For better or for worse , the .NET Framework and the Windows platform have no direct equivalent to Enterprise Java Beans (EJBs). However, because hosting components is key for many enterprise applications, three alternatives to sharing a component with multiple clients exist:

  • Run as a Windows Service Windows Services (also known as NT Services) are system-level processes that run on the machine independent of the user who is logged in. Typical services include functions of the operating system, schedulers , virus scanners , database engines, and network components. Using templates supplied with Visual Studio .NET, it is possible to take a .NET assembly and run it as a service; however, the assembly will need to handle its own networking if it will be called remotely. This capability can be useful for applications that must be active for the lifetime of the machine.

  • Host through IIS Building a custom framework to host assemblies can be relatively complex. This process can include creating custom network sockets and listeners, caching, performing connection pooling for multiple clients, and so on. Many of these features are also found in products that host Web applications, such as IIS. One way of hosting an assembly is to take advantage of these features. IIS allows an assembly to be deployed and will handle incoming connections, protocols, pooling, and security via a configuration file located with the assembly.

  • Use Component Services Although hosting an assembly via IIS provides an easy and convenient way of sharing components, certain functionality that exists in EJBs might be required. This functionality can include recycling, state, transactions, method-level security, logging, impersonation, and message queue support. You can achieve this functionality with a .NET assembly by using Component Services. Also known as COM+ Services, Component Services enable you to apply this functionality to hosted components through either an administration tool or the use of attributes. I'm frequently asked whether a Microsoft equivalent of Container Managed Persistence (CMP) EJBs existsin other words, whether the ability to provide objecttorelational database mapping exists.

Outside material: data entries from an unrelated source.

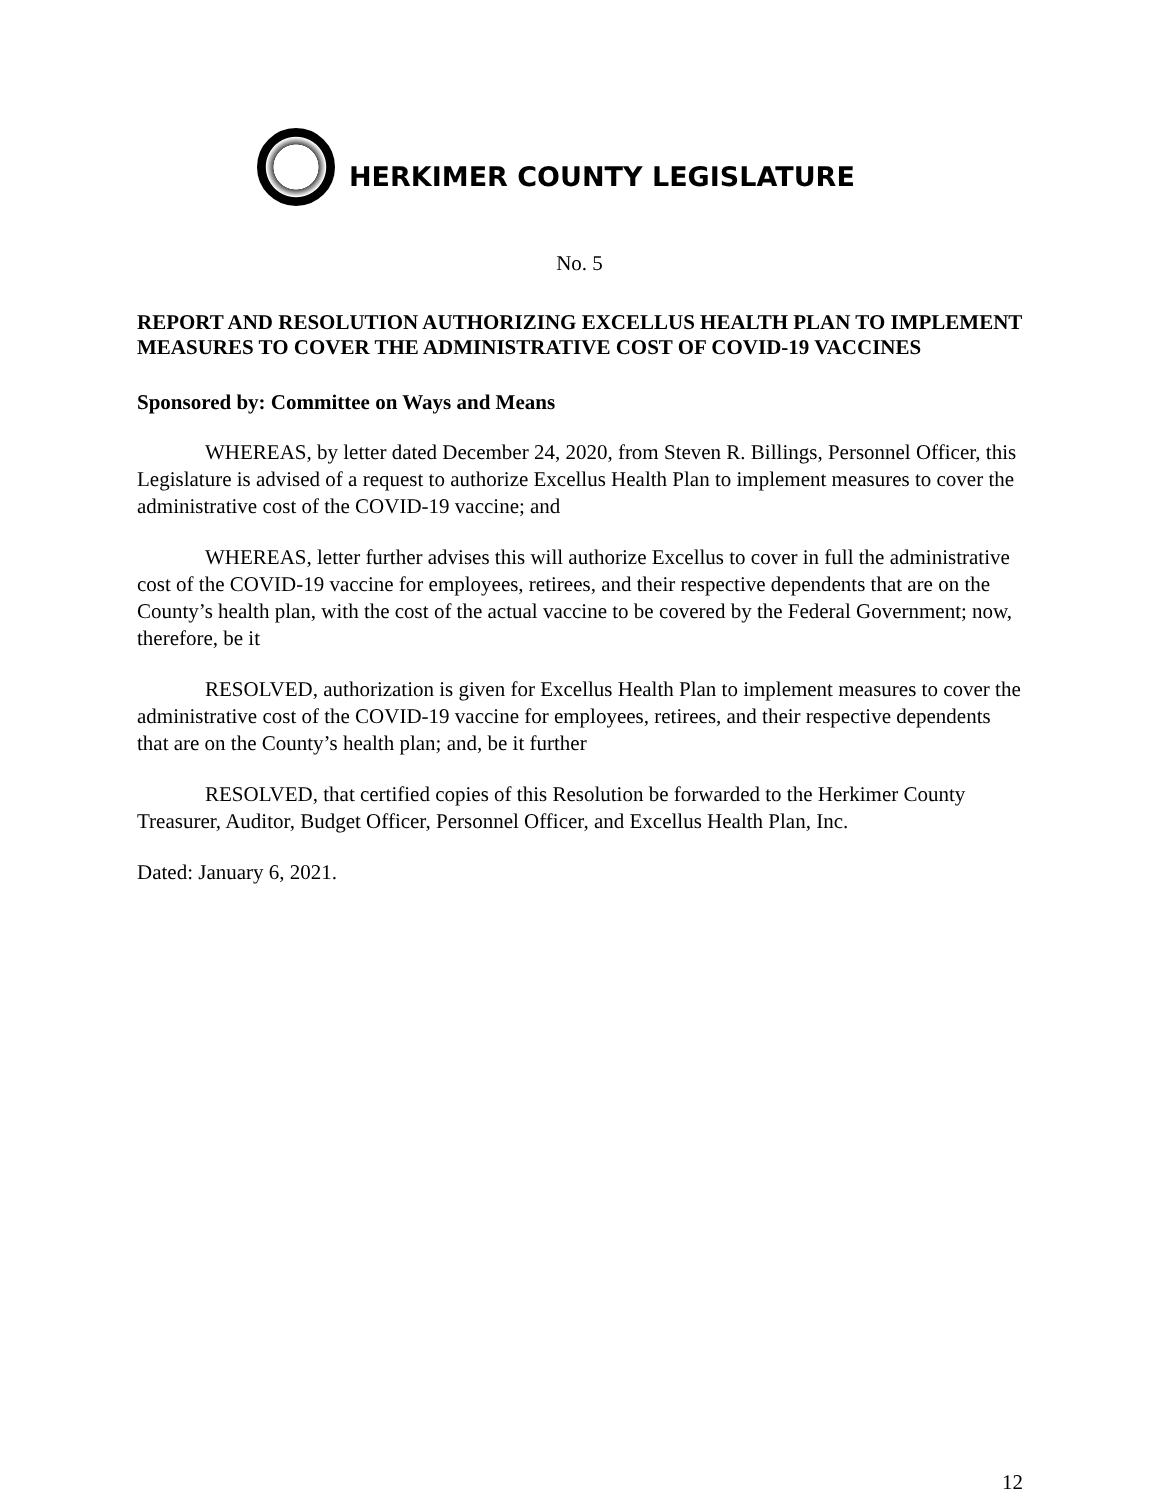HERKIMER COUNTY LEGISLATURE
No. 5
REPORT AND RESOLUTION AUTHORIZING EXCELLUS HEALTH PLAN TO IMPLEMENT MEASURES TO COVER THE ADMINISTRATIVE COST OF COVID-19 VACCINES
Sponsored by: Committee on Ways and Means
WHEREAS, by letter dated December 24, 2020, from Steven R. Billings, Personnel Officer, this Legislature is advised of a request to authorize Excellus Health Plan to implement measures to cover the administrative cost of the COVID-19 vaccine; and
WHEREAS, letter further advises this will authorize Excellus to cover in full the administrative cost of the COVID-19 vaccine for employees, retirees, and their respective dependents that are on the County’s health plan, with the cost of the actual vaccine to be covered by the Federal Government; now, therefore, be it
RESOLVED, authorization is given for Excellus Health Plan to implement measures to cover the administrative cost of the COVID-19 vaccine for employees, retirees, and their respective dependents that are on the County’s health plan; and, be it further
RESOLVED, that certified copies of this Resolution be forwarded to the Herkimer County Treasurer, Auditor, Budget Officer, Personnel Officer, and Excellus Health Plan, Inc.
Dated: January 6, 2021.
12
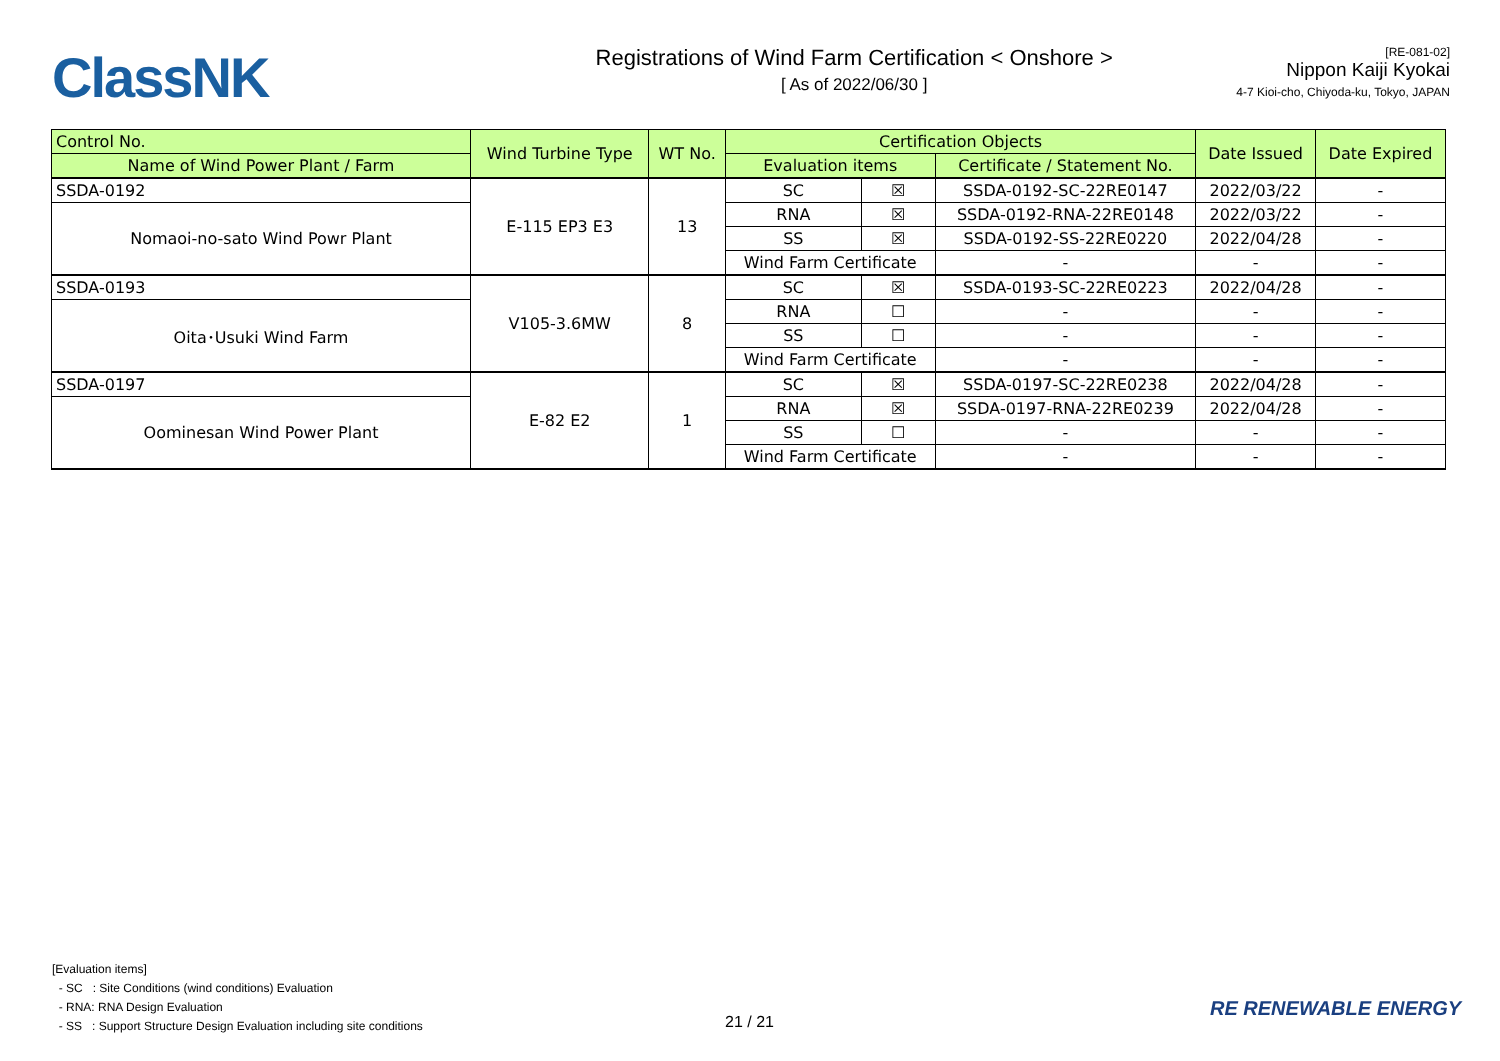ClassNK
Registrations of Wind Farm Certification < Onshore >
[ As of 2022/06/30 ]
[RE-081-02]
Nippon Kaiji Kyokai
4-7 Kioi-cho, Chiyoda-ku, Tokyo, JAPAN
| Control No. | Wind Turbine Type | WT No. | Certification Objects | | | Date Issued | Date Expired |
| --- | --- | --- | --- | --- | --- | --- | --- |
| Name of Wind Power Plant / Farm | | | Evaluation items | | Certificate / Statement No. | | |
| SSDA-0192 | E-115 EP3 E3 | 13 | SC | ☒ | SSDA-0192-SC-22RE0147 | 2022/03/22 | - |
| Nomaoi-no-sato Wind Powr Plant | | | RNA | ☒ | SSDA-0192-RNA-22RE0148 | 2022/03/22 | - |
| | | | SS | ☒ | SSDA-0192-SS-22RE0220 | 2022/04/28 | - |
| | | | Wind Farm Certificate | | - | - | - |
| SSDA-0193 | V105-3.6MW | 8 | SC | ☒ | SSDA-0193-SC-22RE0223 | 2022/04/28 | - |
| Oita･Usuki Wind Farm | | | RNA | ☐ | - | - | - |
| | | | SS | ☐ | - | - | - |
| | | | Wind Farm Certificate | | - | - | - |
| SSDA-0197 | E-82 E2 | 1 | SC | ☒ | SSDA-0197-SC-22RE0238 | 2022/04/28 | - |
| Oominesan Wind Power Plant | | | RNA | ☒ | SSDA-0197-RNA-22RE0239 | 2022/04/28 | - |
| | | | SS | ☐ | - | - | - |
| | | | Wind Farm Certificate | | - | - | - |
[Evaluation items]
- SC : Site Conditions (wind conditions) Evaluation
- RNA: RNA Design Evaluation
- SS : Support Structure Design Evaluation including site conditions
21 / 21
RE RENEWABLE ENERGY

As of this writing, this capability does not exist within the .NET Framework; however, a number of third-party implementations are available. In addition, Visual Studio .NET contains many tools that can auto-generate SQL statements and that even allow database tables to be dragged and dropped into the IDE itself.

Where's the Application Server?

Because I came from a J2EE background, this was certainly one of my first questions when learning .NET. Although I had done some COM programming, I was used to the concept of building and deploying for an application server that ran independent of the operating system.

As explained earlier, all the functionality found in a commercial J2EE application server (such as security, messaging, transactions, and logging) can be found in Windows and can be accessed by the classes in the .NET Framework. However, in contrast with a typical J2EE application server, this .NET functionality tends to be distributed across various parts of the operating system rather than being stored in one place. Many of these distributed parts have their own interface, configuration, and store; as a J2EE developer, you'll find that learning where this application server functionality lies is one of the challenges of learning about .NET. A lot of this design stems from historical reasons (providing backward compatibility with existing Win32 APIs and Windows DNA applications) and the way that the components have evolved over the years .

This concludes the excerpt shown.